The following Prisma models implement the RAG schema above. The embedding column (pgvector) is added in a separate migration step via raw SQL because Prisma has no native vector type.

  • Prisma schema: appifire-ai-chat/prisma/schema.prisma — includes all RAG models (Shop, Product, KnowledgeChunk, Embedding, etc.) plus the template’s Session model.
  • Migration: appifire-ai-chat/prisma/migrations/20250224000000_add_rag_schema/migration.sql — enables pgvector, creates all RAG tables, and adds the embedding vector(1536) column. The ivfflat index is not created in this migration (it requires rows); create it after ingesting embeddings (see below).
  • Native UUID + indexes: appifire-ai-chat/prisma/migrations/20260224110000_native_uuid_and_indexes/migration.sql — converts all RAG table id and foreign key columns to PostgreSQL native uuid and adds indexes on FKs and key lookups (products.shop_id, products.shopify_product_id, knowledge_chunks.shop_id, chat_messages.session_id, openrouter_calls.shop_id, openrouter_calls.created_at, etc.).

Apply the migration when your DB is reachable:

Terminal window
cd appifire-ai-chat && npx prisma migrate deploy

(Or npx prisma migrate dev for development.)
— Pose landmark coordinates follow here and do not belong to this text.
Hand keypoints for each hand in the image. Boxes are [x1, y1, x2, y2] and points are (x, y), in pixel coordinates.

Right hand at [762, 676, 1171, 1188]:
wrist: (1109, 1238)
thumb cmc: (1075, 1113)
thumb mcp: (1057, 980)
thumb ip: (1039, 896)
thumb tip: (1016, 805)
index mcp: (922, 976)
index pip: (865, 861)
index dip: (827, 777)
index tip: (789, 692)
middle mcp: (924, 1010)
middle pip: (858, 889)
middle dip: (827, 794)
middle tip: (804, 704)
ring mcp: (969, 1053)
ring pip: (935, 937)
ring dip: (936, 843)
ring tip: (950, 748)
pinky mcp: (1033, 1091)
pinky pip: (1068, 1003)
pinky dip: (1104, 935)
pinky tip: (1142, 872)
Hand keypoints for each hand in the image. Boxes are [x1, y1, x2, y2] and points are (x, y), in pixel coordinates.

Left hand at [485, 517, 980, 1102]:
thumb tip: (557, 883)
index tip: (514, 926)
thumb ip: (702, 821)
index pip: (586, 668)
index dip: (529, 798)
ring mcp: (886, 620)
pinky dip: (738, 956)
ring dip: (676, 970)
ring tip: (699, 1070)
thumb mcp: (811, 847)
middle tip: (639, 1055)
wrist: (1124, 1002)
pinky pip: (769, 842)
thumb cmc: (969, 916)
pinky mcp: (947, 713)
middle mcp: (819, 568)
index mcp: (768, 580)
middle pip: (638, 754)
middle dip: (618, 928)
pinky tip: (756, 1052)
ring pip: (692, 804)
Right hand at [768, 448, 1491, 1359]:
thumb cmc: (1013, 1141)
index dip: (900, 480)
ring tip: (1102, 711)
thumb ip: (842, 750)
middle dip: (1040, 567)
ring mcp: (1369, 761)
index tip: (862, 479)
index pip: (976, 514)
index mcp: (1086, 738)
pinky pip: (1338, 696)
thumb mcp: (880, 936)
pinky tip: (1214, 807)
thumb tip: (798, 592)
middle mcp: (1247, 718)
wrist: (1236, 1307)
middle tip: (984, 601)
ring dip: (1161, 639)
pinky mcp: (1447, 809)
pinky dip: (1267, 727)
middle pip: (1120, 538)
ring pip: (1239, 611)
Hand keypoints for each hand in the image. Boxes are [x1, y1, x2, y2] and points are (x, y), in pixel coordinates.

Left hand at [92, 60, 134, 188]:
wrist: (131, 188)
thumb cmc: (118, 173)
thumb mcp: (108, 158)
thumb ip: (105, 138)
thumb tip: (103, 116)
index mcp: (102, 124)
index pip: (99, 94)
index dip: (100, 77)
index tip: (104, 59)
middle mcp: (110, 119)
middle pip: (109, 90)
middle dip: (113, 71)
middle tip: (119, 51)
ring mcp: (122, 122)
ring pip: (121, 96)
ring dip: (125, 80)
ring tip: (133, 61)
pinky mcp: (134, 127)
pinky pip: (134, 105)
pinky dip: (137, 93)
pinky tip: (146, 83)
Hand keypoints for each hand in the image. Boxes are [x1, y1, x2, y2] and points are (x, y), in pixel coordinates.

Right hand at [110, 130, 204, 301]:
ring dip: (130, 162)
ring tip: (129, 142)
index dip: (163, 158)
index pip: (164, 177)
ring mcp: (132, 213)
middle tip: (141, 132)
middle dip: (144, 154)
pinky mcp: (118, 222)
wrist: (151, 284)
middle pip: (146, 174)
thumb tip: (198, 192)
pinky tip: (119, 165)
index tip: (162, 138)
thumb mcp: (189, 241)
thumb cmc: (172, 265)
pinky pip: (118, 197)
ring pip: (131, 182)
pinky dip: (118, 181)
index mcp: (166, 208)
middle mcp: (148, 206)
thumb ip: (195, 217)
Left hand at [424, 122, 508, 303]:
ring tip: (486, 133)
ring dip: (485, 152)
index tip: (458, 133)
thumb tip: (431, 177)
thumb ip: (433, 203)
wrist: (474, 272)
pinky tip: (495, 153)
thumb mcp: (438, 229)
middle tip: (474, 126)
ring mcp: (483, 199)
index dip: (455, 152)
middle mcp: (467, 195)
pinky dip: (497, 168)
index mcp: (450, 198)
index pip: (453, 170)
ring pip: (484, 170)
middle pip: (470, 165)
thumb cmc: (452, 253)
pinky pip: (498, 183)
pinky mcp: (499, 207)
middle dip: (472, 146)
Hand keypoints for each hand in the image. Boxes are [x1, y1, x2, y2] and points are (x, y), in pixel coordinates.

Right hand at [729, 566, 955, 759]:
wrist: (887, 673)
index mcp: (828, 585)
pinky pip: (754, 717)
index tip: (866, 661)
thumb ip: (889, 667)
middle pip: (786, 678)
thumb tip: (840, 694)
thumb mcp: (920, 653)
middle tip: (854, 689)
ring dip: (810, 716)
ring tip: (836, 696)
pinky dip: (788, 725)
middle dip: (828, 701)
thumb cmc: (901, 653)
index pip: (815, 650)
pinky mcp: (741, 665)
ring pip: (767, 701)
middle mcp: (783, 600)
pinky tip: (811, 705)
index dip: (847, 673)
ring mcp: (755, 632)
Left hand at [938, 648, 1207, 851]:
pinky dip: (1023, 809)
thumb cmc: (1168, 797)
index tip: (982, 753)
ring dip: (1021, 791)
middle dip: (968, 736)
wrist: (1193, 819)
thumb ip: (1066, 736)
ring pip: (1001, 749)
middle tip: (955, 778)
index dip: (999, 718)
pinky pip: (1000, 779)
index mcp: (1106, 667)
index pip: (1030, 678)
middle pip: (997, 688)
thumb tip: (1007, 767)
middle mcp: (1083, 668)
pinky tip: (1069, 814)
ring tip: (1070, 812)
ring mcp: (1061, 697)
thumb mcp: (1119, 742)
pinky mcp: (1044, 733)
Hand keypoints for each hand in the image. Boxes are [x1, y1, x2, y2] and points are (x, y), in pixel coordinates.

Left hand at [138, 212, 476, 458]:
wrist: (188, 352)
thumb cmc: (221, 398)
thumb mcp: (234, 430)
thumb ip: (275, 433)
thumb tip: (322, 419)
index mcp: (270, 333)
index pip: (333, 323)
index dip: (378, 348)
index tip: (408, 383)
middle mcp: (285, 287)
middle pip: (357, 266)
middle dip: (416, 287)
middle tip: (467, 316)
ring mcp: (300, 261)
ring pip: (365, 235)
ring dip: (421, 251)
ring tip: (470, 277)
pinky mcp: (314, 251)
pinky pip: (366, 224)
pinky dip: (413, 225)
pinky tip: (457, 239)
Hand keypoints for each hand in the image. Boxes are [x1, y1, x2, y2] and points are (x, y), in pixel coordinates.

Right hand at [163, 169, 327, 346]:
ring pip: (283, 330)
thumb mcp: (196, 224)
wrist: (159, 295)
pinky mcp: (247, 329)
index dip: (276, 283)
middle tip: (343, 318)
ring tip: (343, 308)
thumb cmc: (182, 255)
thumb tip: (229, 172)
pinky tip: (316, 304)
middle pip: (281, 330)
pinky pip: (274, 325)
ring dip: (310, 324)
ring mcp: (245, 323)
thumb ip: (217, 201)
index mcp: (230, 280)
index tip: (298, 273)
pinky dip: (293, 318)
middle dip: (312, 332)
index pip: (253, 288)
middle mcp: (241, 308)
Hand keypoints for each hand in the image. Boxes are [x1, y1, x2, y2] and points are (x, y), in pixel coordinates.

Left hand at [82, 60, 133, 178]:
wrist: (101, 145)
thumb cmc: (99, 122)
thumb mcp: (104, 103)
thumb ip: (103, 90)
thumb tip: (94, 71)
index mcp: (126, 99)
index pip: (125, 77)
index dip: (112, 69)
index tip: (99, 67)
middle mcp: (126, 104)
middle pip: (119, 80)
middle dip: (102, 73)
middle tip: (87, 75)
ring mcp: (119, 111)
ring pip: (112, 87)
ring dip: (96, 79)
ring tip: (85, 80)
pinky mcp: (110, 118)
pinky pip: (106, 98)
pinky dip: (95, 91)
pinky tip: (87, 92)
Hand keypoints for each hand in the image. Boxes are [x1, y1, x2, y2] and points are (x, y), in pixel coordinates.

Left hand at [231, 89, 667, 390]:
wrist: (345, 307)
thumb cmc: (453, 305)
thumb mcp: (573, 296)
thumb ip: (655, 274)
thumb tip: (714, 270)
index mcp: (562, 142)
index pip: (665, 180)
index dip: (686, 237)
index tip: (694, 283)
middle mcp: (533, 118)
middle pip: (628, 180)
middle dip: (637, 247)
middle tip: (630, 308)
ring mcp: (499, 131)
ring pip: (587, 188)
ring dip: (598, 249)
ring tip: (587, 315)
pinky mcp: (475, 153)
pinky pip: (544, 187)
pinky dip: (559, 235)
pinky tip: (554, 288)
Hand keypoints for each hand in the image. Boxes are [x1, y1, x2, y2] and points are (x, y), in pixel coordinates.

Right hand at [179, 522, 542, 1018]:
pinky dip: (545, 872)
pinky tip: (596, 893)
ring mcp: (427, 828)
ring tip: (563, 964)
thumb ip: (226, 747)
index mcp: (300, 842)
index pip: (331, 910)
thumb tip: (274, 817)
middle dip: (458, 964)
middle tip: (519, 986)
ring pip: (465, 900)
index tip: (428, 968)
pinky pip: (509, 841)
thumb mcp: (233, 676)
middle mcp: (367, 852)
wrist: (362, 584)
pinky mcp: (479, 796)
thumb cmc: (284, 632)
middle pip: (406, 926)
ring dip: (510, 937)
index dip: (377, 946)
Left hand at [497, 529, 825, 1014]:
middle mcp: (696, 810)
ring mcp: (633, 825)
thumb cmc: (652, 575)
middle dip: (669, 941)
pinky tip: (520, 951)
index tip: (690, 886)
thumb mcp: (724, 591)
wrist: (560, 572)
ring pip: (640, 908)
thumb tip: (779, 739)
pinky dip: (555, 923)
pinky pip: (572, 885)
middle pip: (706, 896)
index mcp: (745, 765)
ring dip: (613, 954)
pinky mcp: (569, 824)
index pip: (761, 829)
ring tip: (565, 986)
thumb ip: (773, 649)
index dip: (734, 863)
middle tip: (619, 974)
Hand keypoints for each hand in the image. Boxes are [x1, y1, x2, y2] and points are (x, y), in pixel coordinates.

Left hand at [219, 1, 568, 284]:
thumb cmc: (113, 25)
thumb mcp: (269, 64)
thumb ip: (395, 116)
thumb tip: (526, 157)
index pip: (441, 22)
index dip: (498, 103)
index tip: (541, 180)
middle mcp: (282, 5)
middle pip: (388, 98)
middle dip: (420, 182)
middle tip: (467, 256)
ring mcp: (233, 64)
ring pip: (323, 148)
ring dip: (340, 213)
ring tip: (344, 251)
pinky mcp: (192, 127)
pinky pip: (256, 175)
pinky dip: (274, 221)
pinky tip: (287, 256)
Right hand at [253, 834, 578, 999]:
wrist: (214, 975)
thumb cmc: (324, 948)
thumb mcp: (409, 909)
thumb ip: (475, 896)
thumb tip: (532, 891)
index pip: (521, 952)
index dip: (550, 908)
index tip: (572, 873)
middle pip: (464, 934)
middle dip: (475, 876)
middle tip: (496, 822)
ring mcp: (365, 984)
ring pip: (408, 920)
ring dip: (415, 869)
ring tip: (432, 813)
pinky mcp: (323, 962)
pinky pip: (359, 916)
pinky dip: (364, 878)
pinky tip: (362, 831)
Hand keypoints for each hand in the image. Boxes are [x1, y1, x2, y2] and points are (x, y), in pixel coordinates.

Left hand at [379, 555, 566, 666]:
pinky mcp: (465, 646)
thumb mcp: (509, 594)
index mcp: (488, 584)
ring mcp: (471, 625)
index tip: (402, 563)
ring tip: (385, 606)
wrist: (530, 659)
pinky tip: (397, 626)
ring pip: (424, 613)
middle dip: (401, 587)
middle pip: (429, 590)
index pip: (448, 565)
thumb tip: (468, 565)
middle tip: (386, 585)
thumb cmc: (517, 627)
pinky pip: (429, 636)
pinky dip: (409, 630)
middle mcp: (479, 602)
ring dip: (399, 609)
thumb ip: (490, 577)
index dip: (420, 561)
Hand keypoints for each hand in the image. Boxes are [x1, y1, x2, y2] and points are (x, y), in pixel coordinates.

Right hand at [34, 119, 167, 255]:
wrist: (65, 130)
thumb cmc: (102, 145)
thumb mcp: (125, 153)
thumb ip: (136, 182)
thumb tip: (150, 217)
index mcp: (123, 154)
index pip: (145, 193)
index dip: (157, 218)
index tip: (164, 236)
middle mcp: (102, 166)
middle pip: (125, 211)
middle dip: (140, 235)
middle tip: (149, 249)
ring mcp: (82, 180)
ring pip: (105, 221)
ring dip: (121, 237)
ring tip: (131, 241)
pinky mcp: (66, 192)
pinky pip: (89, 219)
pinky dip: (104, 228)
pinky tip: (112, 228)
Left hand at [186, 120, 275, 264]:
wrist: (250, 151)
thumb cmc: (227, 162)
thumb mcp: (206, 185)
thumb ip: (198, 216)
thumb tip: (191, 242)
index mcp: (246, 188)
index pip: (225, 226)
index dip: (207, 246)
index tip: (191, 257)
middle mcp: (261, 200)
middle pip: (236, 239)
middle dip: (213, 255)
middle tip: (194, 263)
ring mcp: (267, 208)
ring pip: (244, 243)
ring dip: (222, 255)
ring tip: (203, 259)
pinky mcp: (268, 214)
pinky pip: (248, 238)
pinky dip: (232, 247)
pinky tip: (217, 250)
Vector index (run after you have ingested some embeddings):
ivfflat cannot be created on an empty table. After loading embeddings, run:

CREATE INDEX "embeddings_embedding_idx" ON "embeddings" USING ivfflat ("embedding" vector_cosine_ops) WITH (lists = 100);

Adjust lists (e.g. rows/1000) as your data grows.

Deploying via SQL dump (e.g. Dokploy, any Postgres):

  1. Target Postgres must have pgvector. Use an image that includes it (e.g. pgvector/pgvector:pg15) or install the extension on the server.
  2. Create the extension first (before any table that uses vector):
    CREATE EXTENSION IF NOT EXISTS vector WITH SCHEMA public;
  3. Embedding column: Define as vector(1536) (fixed dimensions). Untyped vector causes “column does not have dimensions” when creating the ivfflat index.
  4. Vector index: Use USING ivfflat ("embedding" vector_cosine_ops) WITH (lists = 100). Do not use btree with vector_cosine_ops (operator class does not exist for btree).
  5. A ready-made dump that follows these rules is in databases/appifire-ai-chat-*.sql (run it against an empty DB with pgvector enabled).